Income-oriented investors should be much happier these days. After all, after numerous rate increases by the Federal Reserve, rates on money market funds and bank CDs are over 4%, which is quite an improvement from the paltry 1% level at which they were hovering a couple of years ago. Still, the rising rate environment has not been all good news, with bond mutual funds going nowhere since their values dropped as bond yields rose.

Other than money market funds and CDs what else is available for investors searching for income?

Tax-Exempt Bonds
Yields of 4% to 5% can be obtained from tax-exempt bonds, depending on the maturity and quality of the bond.
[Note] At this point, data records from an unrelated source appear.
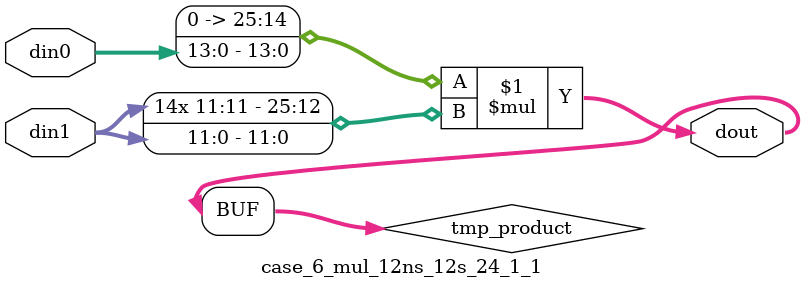
<source format=v>

`timescale 1 ns / 1 ps

 (* use_dsp = "no" *)  module case_6_mul_12ns_12s_24_1_1(din0, din1, dout);
parameter ID = 1;
parameter NUM_STAGE = 0;
parameter din0_WIDTH = 14;
parameter din1_WIDTH = 12;
parameter dout_WIDTH = 26;

input [din0_WIDTH - 1 : 0] din0; 
input [din1_WIDTH - 1 : 0] din1; 
output [dout_WIDTH - 1 : 0] dout;

wire signed [dout_WIDTH - 1 : 0] tmp_product;

























assign tmp_product = $signed({1'b0, din0}) * $signed(din1);










assign dout = tmp_product;





















endmodule

</source>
While this doesn’t seem much different than what a CD might offer, consider this: For an investor whose combined federal/state tax bracket is 30%, a 4% yield would be the equivalent of 5.7% before tax and 5% equates to 7.1% before tax. Keep in mind that tax-exempt bonds issued by other states are free from federal tax, but not from North Carolina tax. Given that North Carolina’s individual income tax rate can be as high as 8.25%, tax-exempt investors can benefit from buying N.C. tax-exempt bonds, which are free of both federal and state taxes.

Floating-Rate Funds
Adjustable or floating-rate funds own bonds whose rates are tied to an index or are short-term and can adjust quickly to rising interest rates. Bank loan funds are an example of floating-rate funds. They invest in a pool of bank loans. The loans are normally made by banks for corporate financing needs, such as receivables or inventory financing, or for equipment acquisition. The loans are short-term in duration and usually tied to an index.

moneyHigh-Yield Bonds
Investing in high-yield or “junk” bonds obviously entails some risk, but default rates on these bonds are low and shouldn’t rise in the current economic environment. Most people should limit themselves to high-yield mutual funds, and not buy the individual bonds. Yields of 8%+ are available.

Preferred Stocks
Yields on investment-grade preferred stock range from 7% to over 10%. Most preferred stock is either of long-maturity or has no maturity, which means it is especially sensitive to long-term interest rate increases. However, in the current market environment of relatively benign long-term rates, preferred stocks offer a good premium in yield over many other alternatives.

Common Stocks
While preferred stocks offer the highest yields, many common stocks provide some generous dividends while also having more growth potential than a preferred. Examples would be utility stocks and real estate investment trusts, where dividend yields of 4% to 6% can be found.

Canadian Oil & Gas Trusts
Not a familiar category to many investors, but these royalty trusts have yields ranging from 8% to 12%+. With the price hikes in the energy industry, these trusts have also enjoyed price increases, so investors may want to wait for a better entry point.

Investing for income is always challenging and investors should never focus just on the yield itself, as that leads to jeopardizing their principal. Allocating income investments among a variety of different types is usually the best approach.